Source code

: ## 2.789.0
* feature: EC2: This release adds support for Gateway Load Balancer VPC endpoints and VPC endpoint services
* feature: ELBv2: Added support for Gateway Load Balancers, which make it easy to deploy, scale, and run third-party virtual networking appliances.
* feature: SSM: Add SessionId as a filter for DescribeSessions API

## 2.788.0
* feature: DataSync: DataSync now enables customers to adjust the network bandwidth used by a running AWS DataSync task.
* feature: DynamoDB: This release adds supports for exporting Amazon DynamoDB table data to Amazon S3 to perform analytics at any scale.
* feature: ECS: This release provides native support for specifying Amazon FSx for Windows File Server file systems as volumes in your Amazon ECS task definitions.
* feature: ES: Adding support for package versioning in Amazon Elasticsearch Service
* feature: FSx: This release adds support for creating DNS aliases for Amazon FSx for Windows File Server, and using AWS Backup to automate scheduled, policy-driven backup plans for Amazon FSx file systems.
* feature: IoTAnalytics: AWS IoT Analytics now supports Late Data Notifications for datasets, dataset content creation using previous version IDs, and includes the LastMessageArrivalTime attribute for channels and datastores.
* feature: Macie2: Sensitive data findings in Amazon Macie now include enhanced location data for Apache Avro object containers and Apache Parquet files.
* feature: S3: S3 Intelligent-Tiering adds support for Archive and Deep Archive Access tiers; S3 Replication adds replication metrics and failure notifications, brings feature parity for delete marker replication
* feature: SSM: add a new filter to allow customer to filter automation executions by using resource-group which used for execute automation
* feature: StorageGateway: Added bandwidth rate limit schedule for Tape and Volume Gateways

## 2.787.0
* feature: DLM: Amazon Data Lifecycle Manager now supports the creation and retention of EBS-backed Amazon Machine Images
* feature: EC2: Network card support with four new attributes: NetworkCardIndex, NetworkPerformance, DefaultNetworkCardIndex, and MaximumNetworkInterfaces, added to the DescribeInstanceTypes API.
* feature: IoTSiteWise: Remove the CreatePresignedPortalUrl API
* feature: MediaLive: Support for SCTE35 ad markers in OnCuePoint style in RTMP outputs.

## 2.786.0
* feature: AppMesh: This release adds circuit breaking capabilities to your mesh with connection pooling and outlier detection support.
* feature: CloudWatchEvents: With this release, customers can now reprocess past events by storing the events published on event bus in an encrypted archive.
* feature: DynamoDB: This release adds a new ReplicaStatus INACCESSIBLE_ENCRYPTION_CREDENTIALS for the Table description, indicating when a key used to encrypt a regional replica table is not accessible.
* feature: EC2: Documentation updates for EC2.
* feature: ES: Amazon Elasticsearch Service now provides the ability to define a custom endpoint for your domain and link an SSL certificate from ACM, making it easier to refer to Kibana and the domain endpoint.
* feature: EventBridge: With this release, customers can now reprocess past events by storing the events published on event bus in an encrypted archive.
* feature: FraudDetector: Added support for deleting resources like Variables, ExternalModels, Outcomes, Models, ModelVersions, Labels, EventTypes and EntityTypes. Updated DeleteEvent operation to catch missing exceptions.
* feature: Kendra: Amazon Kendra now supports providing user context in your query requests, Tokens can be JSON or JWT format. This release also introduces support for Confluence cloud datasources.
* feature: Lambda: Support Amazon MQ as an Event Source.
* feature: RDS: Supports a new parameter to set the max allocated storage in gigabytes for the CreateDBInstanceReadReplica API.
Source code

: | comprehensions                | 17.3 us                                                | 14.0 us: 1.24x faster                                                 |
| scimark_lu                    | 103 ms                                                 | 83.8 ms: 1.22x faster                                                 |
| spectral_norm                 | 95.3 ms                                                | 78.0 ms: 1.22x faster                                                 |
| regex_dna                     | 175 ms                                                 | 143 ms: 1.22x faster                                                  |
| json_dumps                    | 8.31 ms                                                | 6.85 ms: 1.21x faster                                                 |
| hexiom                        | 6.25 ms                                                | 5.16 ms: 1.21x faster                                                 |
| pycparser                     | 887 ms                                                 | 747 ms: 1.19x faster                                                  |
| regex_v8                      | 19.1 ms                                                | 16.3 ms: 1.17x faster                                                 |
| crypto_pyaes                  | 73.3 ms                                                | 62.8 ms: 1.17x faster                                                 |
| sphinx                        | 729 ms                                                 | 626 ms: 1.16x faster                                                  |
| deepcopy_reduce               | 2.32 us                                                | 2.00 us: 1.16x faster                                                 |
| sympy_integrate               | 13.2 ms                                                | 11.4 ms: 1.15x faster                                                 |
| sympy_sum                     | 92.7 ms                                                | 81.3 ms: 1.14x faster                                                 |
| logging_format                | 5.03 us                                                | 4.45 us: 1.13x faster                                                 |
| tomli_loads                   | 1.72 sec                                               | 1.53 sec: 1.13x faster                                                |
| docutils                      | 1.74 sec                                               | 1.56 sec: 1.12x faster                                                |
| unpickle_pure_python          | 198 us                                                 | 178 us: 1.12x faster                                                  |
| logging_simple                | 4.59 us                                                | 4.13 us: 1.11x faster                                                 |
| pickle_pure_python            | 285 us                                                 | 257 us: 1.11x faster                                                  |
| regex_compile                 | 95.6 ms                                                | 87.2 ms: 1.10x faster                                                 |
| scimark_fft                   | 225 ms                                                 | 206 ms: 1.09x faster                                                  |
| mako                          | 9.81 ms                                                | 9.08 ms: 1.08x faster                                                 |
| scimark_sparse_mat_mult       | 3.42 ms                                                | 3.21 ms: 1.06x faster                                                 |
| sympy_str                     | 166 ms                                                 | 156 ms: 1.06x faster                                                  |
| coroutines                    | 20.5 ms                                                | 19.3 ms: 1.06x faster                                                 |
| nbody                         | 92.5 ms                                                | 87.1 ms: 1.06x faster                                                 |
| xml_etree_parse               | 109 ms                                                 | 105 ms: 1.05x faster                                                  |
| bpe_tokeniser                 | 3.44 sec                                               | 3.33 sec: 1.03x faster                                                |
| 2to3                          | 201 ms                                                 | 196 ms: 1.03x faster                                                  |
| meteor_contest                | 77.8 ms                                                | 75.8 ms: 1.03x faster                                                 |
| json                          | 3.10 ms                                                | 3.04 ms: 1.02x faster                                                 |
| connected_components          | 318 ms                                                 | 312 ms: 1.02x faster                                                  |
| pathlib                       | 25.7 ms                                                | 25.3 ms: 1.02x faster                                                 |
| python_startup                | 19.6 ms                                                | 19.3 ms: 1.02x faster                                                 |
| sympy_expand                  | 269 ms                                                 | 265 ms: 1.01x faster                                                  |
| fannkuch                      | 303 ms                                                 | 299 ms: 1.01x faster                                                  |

=-=-=

:: PROBLEM DESCRIPTION ::
Copy every item above word for word, without changing any character.

:: TASK ANSWER ::
Source code

: ## 2.789.0
* feature: EC2: This release adds support for Gateway Load Balancer VPC endpoints and VPC endpoint services
* feature: ELBv2: Added support for Gateway Load Balancers, which make it easy to deploy, scale, and run third-party virtual networking appliances.
* feature: SSM: Add SessionId as a filter for DescribeSessions API

## 2.788.0
* feature: DataSync: DataSync now enables customers to adjust the network bandwidth used by a running AWS DataSync task.
* feature: DynamoDB: This release adds supports for exporting Amazon DynamoDB table data to Amazon S3 to perform analytics at any scale.
* feature: ECS: This release provides native support for specifying Amazon FSx for Windows File Server file systems as volumes in your Amazon ECS task definitions.
* feature: ES: Adding support for package versioning in Amazon Elasticsearch Service
* feature: FSx: This release adds support for creating DNS aliases for Amazon FSx for Windows File Server, and using AWS Backup to automate scheduled, policy-driven backup plans for Amazon FSx file systems.
* feature: IoTAnalytics: AWS IoT Analytics now supports Late Data Notifications for datasets, dataset content creation using previous version IDs, and includes the LastMessageArrivalTime attribute for channels and datastores.
* feature: Macie2: Sensitive data findings in Amazon Macie now include enhanced location data for Apache Avro object containers and Apache Parquet files.
* feature: S3: S3 Intelligent-Tiering adds support for Archive and Deep Archive Access tiers; S3 Replication adds replication metrics and failure notifications, brings feature parity for delete marker replication
* feature: SSM: add a new filter to allow customer to filter automation executions by using resource-group which used for execute automation
* feature: StorageGateway: Added bandwidth rate limit schedule for Tape and Volume Gateways

## 2.787.0
* feature: DLM: Amazon Data Lifecycle Manager now supports the creation and retention of EBS-backed Amazon Machine Images
* feature: EC2: Network card support with four new attributes: NetworkCardIndex, NetworkPerformance, DefaultNetworkCardIndex, and MaximumNetworkInterfaces, added to the DescribeInstanceTypes API.
* feature: IoTSiteWise: Remove the CreatePresignedPortalUrl API
* feature: MediaLive: Support for SCTE35 ad markers in OnCuePoint style in RTMP outputs.

## 2.786.0
* feature: AppMesh: This release adds circuit breaking capabilities to your mesh with connection pooling and outlier detection support.
* feature: CloudWatchEvents: With this release, customers can now reprocess past events by storing the events published on event bus in an encrypted archive.
* feature: DynamoDB: This release adds a new ReplicaStatus INACCESSIBLE_ENCRYPTION_CREDENTIALS for the Table description, indicating when a key used to encrypt a regional replica table is not accessible.
* feature: EC2: Documentation updates for EC2.
* feature: ES: Amazon Elasticsearch Service now provides the ability to define a custom endpoint for your domain and link an SSL certificate from ACM, making it easier to refer to Kibana and the domain endpoint.
* feature: EventBridge: With this release, customers can now reprocess past events by storing the events published on event bus in an encrypted archive.
* feature: FraudDetector: Added support for deleting resources like Variables, ExternalModels, Outcomes, Models, ModelVersions, Labels, EventTypes and EntityTypes. Updated DeleteEvent operation to catch missing exceptions.
* feature: Kendra: Amazon Kendra now supports providing user context in your query requests, Tokens can be JSON or JWT format. This release also introduces support for Confluence cloud datasources.
* feature: Lambda: Support Amazon MQ as an Event Source.
* feature: RDS: Supports a new parameter to set the max allocated storage in gigabytes for the CreateDBInstanceReadReplica API.
Source code

: | comprehensions                | 17.3 us                                                | 14.0 us: 1.24x faster                                                 |
| scimark_lu                    | 103 ms                                                 | 83.8 ms: 1.22x faster                                                 |
| spectral_norm                 | 95.3 ms                                                | 78.0 ms: 1.22x faster                                                 |
| regex_dna                     | 175 ms                                                 | 143 ms: 1.22x faster                                                  |
| json_dumps                    | 8.31 ms                                                | 6.85 ms: 1.21x faster                                                 |
| hexiom                        | 6.25 ms                                                | 5.16 ms: 1.21x faster                                                 |
| pycparser                     | 887 ms                                                 | 747 ms: 1.19x faster                                                  |
| regex_v8                      | 19.1 ms                                                | 16.3 ms: 1.17x faster                                                 |
| crypto_pyaes                  | 73.3 ms                                                | 62.8 ms: 1.17x faster                                                 |
| sphinx                        | 729 ms                                                 | 626 ms: 1.16x faster                                                  |
| deepcopy_reduce               | 2.32 us                                                | 2.00 us: 1.16x faster                                                 |
| sympy_integrate               | 13.2 ms                                                | 11.4 ms: 1.15x faster                                                 |
| sympy_sum                     | 92.7 ms                                                | 81.3 ms: 1.14x faster                                                 |
| logging_format                | 5.03 us                                                | 4.45 us: 1.13x faster                                                 |
| tomli_loads                   | 1.72 sec                                               | 1.53 sec: 1.13x faster                                                |
| docutils                      | 1.74 sec                                               | 1.56 sec: 1.12x faster                                                |
| unpickle_pure_python          | 198 us                                                 | 178 us: 1.12x faster                                                  |
| logging_simple                | 4.59 us                                                | 4.13 us: 1.11x faster                                                 |
| pickle_pure_python            | 285 us                                                 | 257 us: 1.11x faster                                                  |
| regex_compile                 | 95.6 ms                                                | 87.2 ms: 1.10x faster                                                 |
| scimark_fft                   | 225 ms                                                 | 206 ms: 1.09x faster                                                  |
| mako                          | 9.81 ms                                                | 9.08 ms: 1.08x faster                                                 |
| scimark_sparse_mat_mult       | 3.42 ms                                                | 3.21 ms: 1.06x faster                                                 |
| sympy_str                     | 166 ms                                                 | 156 ms: 1.06x faster                                                  |
| coroutines                    | 20.5 ms                                                | 19.3 ms: 1.06x faster                                                 |
| nbody                         | 92.5 ms                                                | 87.1 ms: 1.06x faster                                                 |
| xml_etree_parse               | 109 ms                                                 | 105 ms: 1.05x faster                                                  |
| bpe_tokeniser                 | 3.44 sec                                               | 3.33 sec: 1.03x faster                                                |
| 2to3                          | 201 ms                                                 | 196 ms: 1.03x faster                                                  |
| meteor_contest                | 77.8 ms                                                | 75.8 ms: 1.03x faster                                                 |
| json                          | 3.10 ms                                                | 3.04 ms: 1.02x faster                                                 |
| connected_components          | 318 ms                                                 | 312 ms: 1.02x faster                                                  |
| pathlib                       | 25.7 ms                                                | 25.3 ms: 1.02x faster                                                 |
| python_startup                | 19.6 ms                                                | 19.3 ms: 1.02x faster                                                 |
| sympy_expand                  | 269 ms                                                 | 265 ms: 1.01x faster                                                  |
| fannkuch                      | 303 ms                                                 | 299 ms: 1.01x faster                                                  |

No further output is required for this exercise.